Noticed a change in the pitch of the lift pump at the same time the FRP's were so irratic. Thinking FCA???
However, noticed that the voltage drop associated with the change in pitch of the lift pump and irratic behavior of the FRP's was happening a split second before the reaction of the pump. This is a new symptom as of this morning, temp is 45. Wondering if there is any way that the Temp control issue is associated with this or is the FCA getting worse and causing the voltage issue??? Ordering new pump today from Ginos. Still concerned about the fact that FRP's should be lower and RPM is lower; also the truck is not "speeding up" on startup while cold until warmed up like our older model Dodge (Cummins) or other trucks similar to our '05. FCA?
 
Here is the update:mad:
We received our new FCA from Gino's monday. When we removed the old FCA, there was no rattle when shaken (suggestion in manual). Installed new FCA... ... No change; RPM still @ 832, FRP's still fluctuating, intermittent studder/smoke on startup (reguardless of outside temp). Felt good about replacement due to no rattle and P0251 code.
Ordered new Engine temp sensor from dealer tuesday. Received Wednessday and installed... ... Still no change; felt good about replacement due to code thrown a few days ago.
Rep at Gino's suggested we may have a dirty fuel tank.
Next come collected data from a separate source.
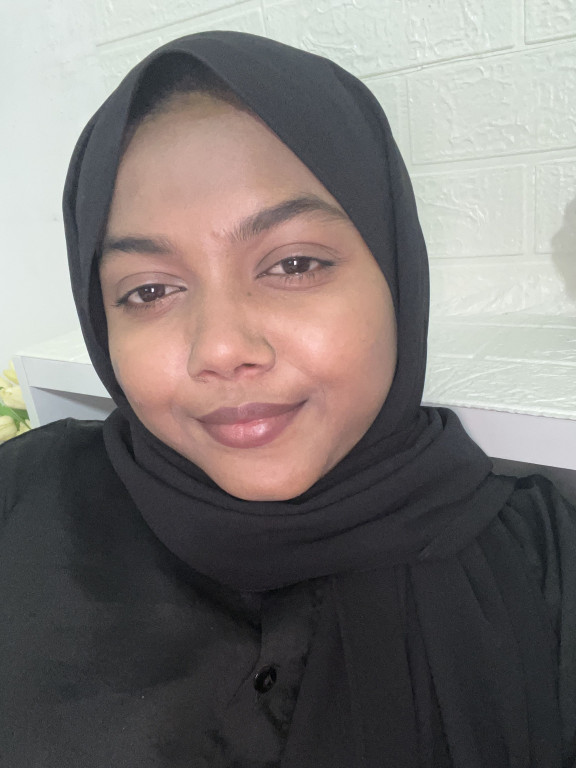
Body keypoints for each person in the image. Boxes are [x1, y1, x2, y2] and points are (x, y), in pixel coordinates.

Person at [1, 31, 575, 768]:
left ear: (396, 271)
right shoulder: (22, 506)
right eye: (149, 291)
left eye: (294, 264)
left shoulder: (545, 565)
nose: (220, 348)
Dropped the tank and replaced the Air Dog filter Thursday and inspected, looked clean but cleaned anyway. Also noted that the person we had install the Air Dog II did not grind the top of the intank fuel pump bucket/housing smooth so the fixture was not sealed very well and the holes they drilled in the basket were WAY to low. Replaced the moduel and followed Air Dog II instructions for modification correctly. Reinstalled tank, ect... ... ..... Still no change; drove the truck about 10 miles to town, shut off (at grocery store) and took three tries to start.
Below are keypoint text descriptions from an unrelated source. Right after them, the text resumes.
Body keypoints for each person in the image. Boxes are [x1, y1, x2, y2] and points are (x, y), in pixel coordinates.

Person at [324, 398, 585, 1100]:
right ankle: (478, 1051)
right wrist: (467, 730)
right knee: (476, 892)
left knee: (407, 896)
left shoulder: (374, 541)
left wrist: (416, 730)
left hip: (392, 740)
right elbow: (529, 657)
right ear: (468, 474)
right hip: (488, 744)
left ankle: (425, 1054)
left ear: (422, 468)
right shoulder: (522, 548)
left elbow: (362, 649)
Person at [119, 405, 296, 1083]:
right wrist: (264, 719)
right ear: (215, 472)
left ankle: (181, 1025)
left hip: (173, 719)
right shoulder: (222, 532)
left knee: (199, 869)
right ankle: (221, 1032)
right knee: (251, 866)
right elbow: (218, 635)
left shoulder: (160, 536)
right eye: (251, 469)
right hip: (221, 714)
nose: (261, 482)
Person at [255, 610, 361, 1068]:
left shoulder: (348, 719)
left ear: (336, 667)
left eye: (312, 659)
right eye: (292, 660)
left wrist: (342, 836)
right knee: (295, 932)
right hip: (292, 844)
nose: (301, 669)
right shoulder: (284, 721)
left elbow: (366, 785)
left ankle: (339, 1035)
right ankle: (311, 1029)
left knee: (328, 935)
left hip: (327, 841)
Parts dealer suggested that we may want to pull the power connections to both batteries for no less than 30 min to clear all codes. Stated the Edge may clear codes but some might remain. Stated they were having this issue with other models of newer Dodge vehicles. This one is free and as we are "shooting in the dark" wont hurt. Going to try this today but don't have much hope it will fix the problem; hoping will just throw some codes for further diagnosis.
Any other suggestion??????????
 
Here is the update... ...
We appreciate the link and checked those wires. Found a small knick and repaired. Also found several wires that were damaged due to fire with the previous owner. Repaired those. Wrapped them all and replaced the Coax covers. Durring this time we had the batteries disconnected for several hours. Put truck back together and started..... No change, no new codes.
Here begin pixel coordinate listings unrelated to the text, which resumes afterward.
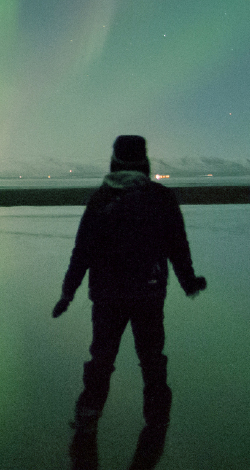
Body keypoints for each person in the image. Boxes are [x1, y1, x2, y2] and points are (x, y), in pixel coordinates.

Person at [52, 135, 206, 431]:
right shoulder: (161, 197)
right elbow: (178, 246)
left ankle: (87, 418)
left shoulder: (101, 199)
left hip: (107, 296)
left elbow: (82, 251)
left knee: (101, 359)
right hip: (149, 292)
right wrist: (189, 282)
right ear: (145, 161)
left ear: (114, 160)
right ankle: (157, 422)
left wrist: (67, 293)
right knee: (152, 361)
We also noticed the air dog seemed to be running hard so we are going to check for air leaks at the tank, pump, and fittings. We believe the tank was leaking air after the first install, could this have aggrivated an issue?????
To retorque the cross tubes, we can just tighten the fuel line to the injectors right????
 
There are many reputable diesel performance shops in Utah that are well versed in injector and pump diagnostics. I would find one and save some time and head ache. With out the tools and diagnostic skills you are spinning your wheels. (and wasting your money)
 
To retorque the cross tubes, we can just tighten the fuel line to the injectors right????

No, remove intake horn, and injector lines from cross tubes. The cross tubes are held into the head with a locking nut, can't remember size(19/24mm). Just re-torque this lock nut to 39 ft lbs. Put truck back together.

There is an injector install thread with photos that member sag2 put together. My link to that thread no longer works or I would have posted it. If you can find it, it will show in great detail, the cross tubes and how they connect to injectors and head.